RECORDS SUPPLIED:

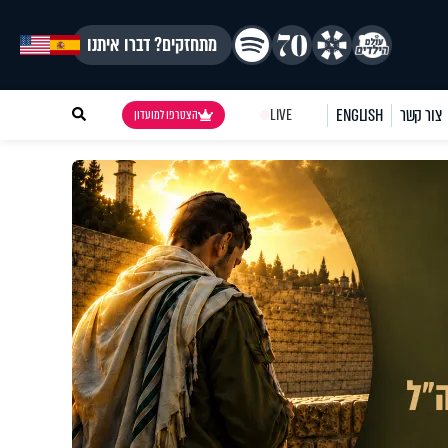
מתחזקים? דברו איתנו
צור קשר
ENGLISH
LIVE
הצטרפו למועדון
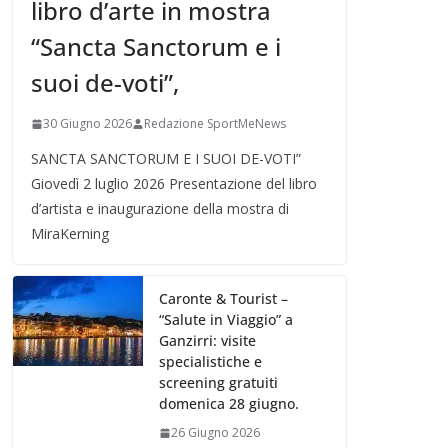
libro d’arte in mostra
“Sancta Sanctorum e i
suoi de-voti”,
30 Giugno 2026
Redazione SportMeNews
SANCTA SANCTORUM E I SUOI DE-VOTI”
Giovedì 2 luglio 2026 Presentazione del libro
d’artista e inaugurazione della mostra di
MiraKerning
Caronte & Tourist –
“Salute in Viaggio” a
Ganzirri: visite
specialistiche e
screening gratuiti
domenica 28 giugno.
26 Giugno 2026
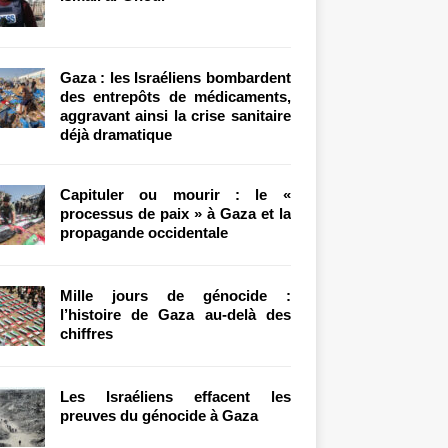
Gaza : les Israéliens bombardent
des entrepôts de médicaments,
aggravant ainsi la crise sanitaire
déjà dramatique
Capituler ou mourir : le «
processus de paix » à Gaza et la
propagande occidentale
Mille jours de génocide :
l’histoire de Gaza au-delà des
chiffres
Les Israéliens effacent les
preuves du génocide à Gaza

TASK TO CARRY OUT: Above are the records; repeat their lines from the first through the line containing "Les Israéliens effacent les", and leave out each picture.

SOLUTION TO THIS EXERCISE:
מתחזקים? דברו איתנו
צור קשר
ENGLISH
LIVE
הצטרפו למועדון
libro d’arte in mostra
“Sancta Sanctorum e i
suoi de-voti”,
30 Giugno 2026
Redazione SportMeNews
SANCTA SANCTORUM E I SUOI DE-VOTI”
Giovedì 2 luglio 2026 Presentazione del libro
d’artista e inaugurazione della mostra di
MiraKerning
Caronte & Tourist –
“Salute in Viaggio” a
Ganzirri: visite
specialistiche e
screening gratuiti
domenica 28 giugno.
26 Giugno 2026
Gaza : les Israéliens bombardent
des entrepôts de médicaments,
aggravant ainsi la crise sanitaire
déjà dramatique
Capituler ou mourir : le «
processus de paix » à Gaza et la
propagande occidentale
Mille jours de génocide :
l’histoire de Gaza au-delà des
chiffres
Les Israéliens effacent les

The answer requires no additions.